Add a -proxy parameter to the command and you're done:
curl --proxy http://username:password@gateway.ipipgo.com:9020
-H "User-Agent: proper browser UA"
https://目标网站.com
ipipgo's.Dynamic Residential AgentsEspecially good, each request automatically change IP, play hide and seek with the site. They also have a special anti-climbing mechanism optimization channel, tested a certain East and a certain treasure will not trigger the verification.
Four, common rollover scene rescue guide
QA 1: Why is it still returning 403 even though the request header is set?
→ Check that Accept-Encoding is not missing, some sites will check this parameter. Try adding -H "Accept-Encoding: gzip, deflate, br".
QA 2: What if the agent can't connect?
→ First, use curl -proxy to access ipipgo's IP detection interface to see if the exit IP is correct. If it times out, it may be fire-blocked, try another port.

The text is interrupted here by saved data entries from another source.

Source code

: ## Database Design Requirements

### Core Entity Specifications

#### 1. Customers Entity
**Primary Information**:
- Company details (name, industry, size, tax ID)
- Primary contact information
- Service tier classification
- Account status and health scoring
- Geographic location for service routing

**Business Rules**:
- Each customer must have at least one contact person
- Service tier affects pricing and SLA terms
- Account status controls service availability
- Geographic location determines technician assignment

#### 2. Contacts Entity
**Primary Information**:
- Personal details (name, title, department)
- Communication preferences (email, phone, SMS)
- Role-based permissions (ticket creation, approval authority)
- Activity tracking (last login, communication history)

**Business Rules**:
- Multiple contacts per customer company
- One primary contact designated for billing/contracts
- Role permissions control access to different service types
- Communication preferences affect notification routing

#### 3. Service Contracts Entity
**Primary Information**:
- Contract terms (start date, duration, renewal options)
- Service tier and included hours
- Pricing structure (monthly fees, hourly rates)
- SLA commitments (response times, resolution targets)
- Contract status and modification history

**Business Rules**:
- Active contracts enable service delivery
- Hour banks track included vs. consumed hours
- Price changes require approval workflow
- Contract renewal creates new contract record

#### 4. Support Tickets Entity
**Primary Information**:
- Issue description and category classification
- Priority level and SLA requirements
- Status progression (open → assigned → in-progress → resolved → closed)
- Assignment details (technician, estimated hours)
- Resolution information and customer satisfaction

QA 3: What do I have to do to stay logged in?
→ Remember to take the Cookie header with you as well, with -H "Cookie: your login credentials". It is recommended to copy the cookie out with the developer tool after logging in to the browser first
V. Essential skills for senior players
When you come across a particularly difficult site, you can offer up a big hit - theRandomization request headerThe following is an example of a shell script that randomly combines different browser UA and language parameters. Write a shell script to randomly combine the UA and language parameters of different browsers each time, with ipipgo's auto-switching IP function, to perfectly realize stealth access.
Here's an example of a simple version of the script:
! /bin/bash
UA_LIST=("Mozilla/5.0 (Windows)...") "Mozilla/5.0 (Macintosh)...")
RANDOM_UA=${UA_LIST[$RANDOM % ${UA_LIST[@]}]}
curl --proxy http://ipipgo代理地址
-H "User-Agent: $RANDOM_UA"
-H "Accept-Language: zh-CN,en;q=0.$(($RANDOM%3+5))"
https://目标网站.com
As a final note, remember to follow the site's terms of service when using a proxy. ipipgo is compliant with all of their nodes!Clean IP Pool, it's steady as an old dog to use, and new users get a test dosage, so we recommend trying before you buy.